Название рассказа напоминает одноименные произведения А. С. Пушкина и Л. Н. Толстого. В пушкинской поэме присутствуют все атрибуты романтического жанра: таинственный пейзаж, безымянный герой, роковые обстоятельства, любовь с трагическим исходом и т. д. Жанровое определение «быль» в «Кавказском пленнике» Л. Н. Толстого обусловливает другую интонацию нарратива: «Служил на Кавказе офицером один барин. Звали его Жилин». В рассказе важны бытовые подробности плена: «на нем два татарина вонючих сидят», колодки, яма, вместо еды «непропеченное тесто, которым только собак кормят». Смысл произведения в противопоставлении характеров: сильного и слабого.
В маканинском рассказе объединены оба этих начала: романтическая коллизия с фатальным исходом реализована средствами «свирепого реализма». Подобное жанровое смешение характерно для писателей постмодернистской ориентации.
Название рассказа становится своего рода мистификацией, ожидание навязываемого этим названием типа фабулы не оправдывается (нет и намека на римейк, подобный фильму «Кавказский пленник»).

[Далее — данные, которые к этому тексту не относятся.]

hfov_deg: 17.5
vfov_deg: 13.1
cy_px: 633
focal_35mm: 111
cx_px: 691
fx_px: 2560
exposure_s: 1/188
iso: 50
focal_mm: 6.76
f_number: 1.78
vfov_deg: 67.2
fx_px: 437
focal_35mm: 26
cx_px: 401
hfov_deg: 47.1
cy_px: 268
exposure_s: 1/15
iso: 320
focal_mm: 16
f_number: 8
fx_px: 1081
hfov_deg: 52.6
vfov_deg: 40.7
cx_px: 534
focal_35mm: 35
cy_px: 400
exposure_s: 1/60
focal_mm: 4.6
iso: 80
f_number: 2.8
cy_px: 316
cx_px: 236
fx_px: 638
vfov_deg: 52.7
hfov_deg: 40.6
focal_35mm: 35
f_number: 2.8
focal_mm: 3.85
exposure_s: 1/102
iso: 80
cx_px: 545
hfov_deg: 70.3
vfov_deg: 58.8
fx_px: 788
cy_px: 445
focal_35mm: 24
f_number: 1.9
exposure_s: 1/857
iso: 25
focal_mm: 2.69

Название рассказа указывает на провоцирующий характер обращения современного писателя к традиции русской классики, поэтому все навязываемые ассоциации оказываются ложными, сюжет развивается по антисхеме пушкинской поэмы, лермонтовских поэм кавказского цикла («Мцыри»), рассказа Л. Н. Толстого, поскольку нестандартна сама постановка проблемы и неожиданны, непредсказуемы повороты сюжета.

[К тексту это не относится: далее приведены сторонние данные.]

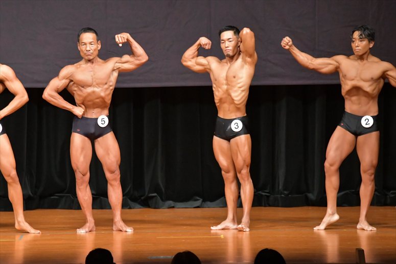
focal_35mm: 270
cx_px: 198
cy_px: 132
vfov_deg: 5.1
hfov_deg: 7.6
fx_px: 2969
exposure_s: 1/400
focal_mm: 180
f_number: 5.6
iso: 8000
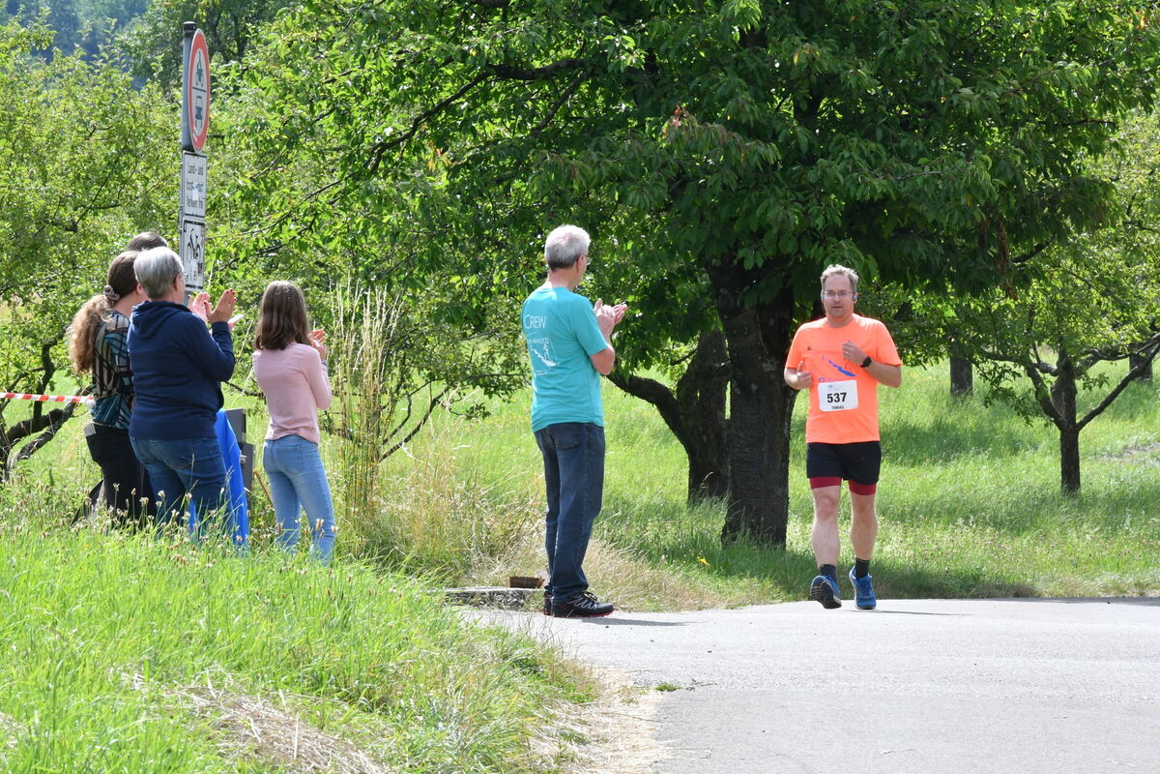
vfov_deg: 6.1
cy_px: 387
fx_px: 7249
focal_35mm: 225
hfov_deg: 9.1
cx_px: 580
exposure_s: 1/250
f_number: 18
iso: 800
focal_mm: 150
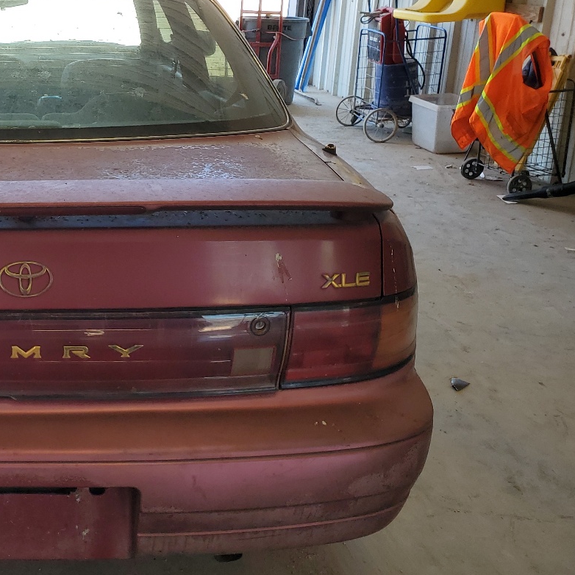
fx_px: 883
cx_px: 3
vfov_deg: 36.1
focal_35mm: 47
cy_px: 283
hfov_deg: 33.1
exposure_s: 1/286
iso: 50
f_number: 1.5
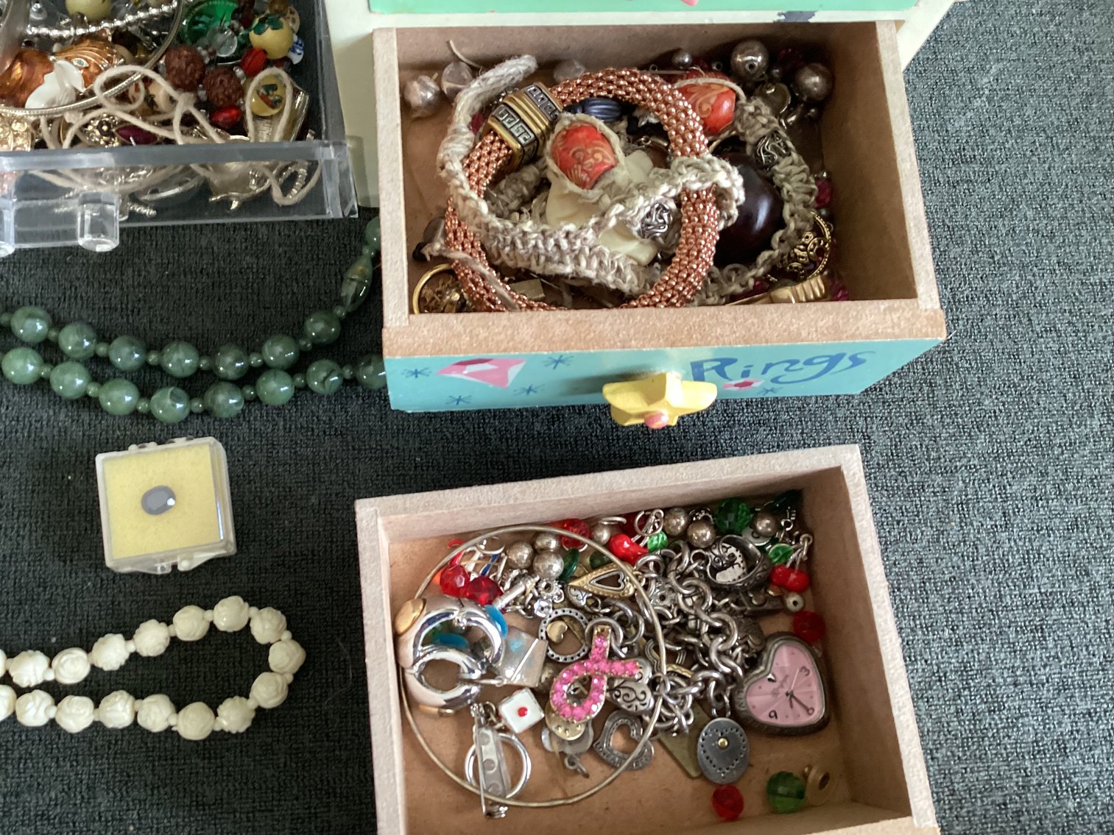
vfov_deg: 45.4
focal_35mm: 31
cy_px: 418
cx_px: 557
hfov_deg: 58.3
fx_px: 998
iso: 250
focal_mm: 3.3
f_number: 2.4
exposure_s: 1/60
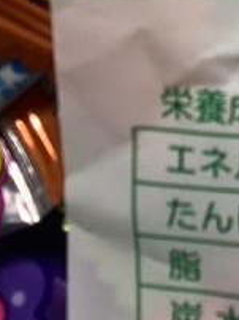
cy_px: -118
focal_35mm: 131
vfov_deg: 14.3
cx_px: 419
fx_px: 1209
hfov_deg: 10.6
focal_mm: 3.3
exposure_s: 1/60
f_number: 2.4
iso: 50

Само понятие «пленный» оказывается многозначным, экстраполируется на явления и частного, и общего ряда. В узком смысле — это юноша-боевик, взятый в плен федеральными войсками с целью обмена «пленных на пленных», и российский солдат Рубахин, оказавшийся в плену своего чувства. В широком смысле — чеченцы, ставшие заложниками политической аферы очередного «маленького Наполеона», и русский народ, оказавшийся своеобразной жертвой геополитических интересов и идеи территориальной целостности. Плен в метафорическом плане определяется писателем как слепота разума, неразвитое сознание, спящая душа, неразбуженное сердце, плен человеческих заблуждений и предрассудков становится причиной войны.
Смысл рассказа проявляется в столкновении оппозиционных начал (бинарных оппозиций): мир-война, Россия-Кавказ, равнина-горы, красота природы-безобразие смерти, единение-разобщение, любовь-ненависть и т. д.

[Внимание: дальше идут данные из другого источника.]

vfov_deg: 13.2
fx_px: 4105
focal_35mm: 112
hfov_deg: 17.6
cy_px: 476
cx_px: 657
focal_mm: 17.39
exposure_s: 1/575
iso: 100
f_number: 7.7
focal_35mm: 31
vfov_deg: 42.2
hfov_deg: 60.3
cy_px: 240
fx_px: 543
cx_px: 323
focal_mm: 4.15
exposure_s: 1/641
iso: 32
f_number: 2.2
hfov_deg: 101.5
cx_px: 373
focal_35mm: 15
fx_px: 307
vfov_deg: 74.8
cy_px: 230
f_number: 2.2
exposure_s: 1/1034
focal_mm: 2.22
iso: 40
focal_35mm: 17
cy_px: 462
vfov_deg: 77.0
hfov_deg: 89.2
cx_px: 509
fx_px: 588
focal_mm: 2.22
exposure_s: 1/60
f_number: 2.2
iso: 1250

Сюжет строится в соответствии с толстовским принципом контраста. Рассказ начинается с литературной фразы (из Достоевского) о том, что «красота спасет мир», которая выделена петитом, и натуралистически подробного описания смерти ефрейтора Бояркова: «Боевики застрелили спящего. Лицо без единой царапины. И муравьи ползали. В первую минуту Рубахин и Вовка стали сбрасывать муравьев. Когда перевернули, в спине Бояркова сквозила дыра. Стреляли в упор, но пули не успели разойтись и ударили кучно: проломив ребра, пули вынесли наружу все его нутро — на земле (в земле) лежало крошево ребер, на них печень, почки, круги кишок, все в большой стылой луже крови. Боярков лежал перевернутый, с огромной дырой в спине. А его нутро, вместе с пулями, лежало в земле»[61]. Предельно натуралистическое описание, наводящее на размышления о прозекторском столе в анатомическом театре, подчеркнутый антиэстетизм, явное нежелание считаться или хотя бы щадить чувства читателя свидетельствуют о нарушении равновесия в соотношении эстетических категорий, отсутствии нормы, намеренном уничтожении красоты, целесообразности художественных форм.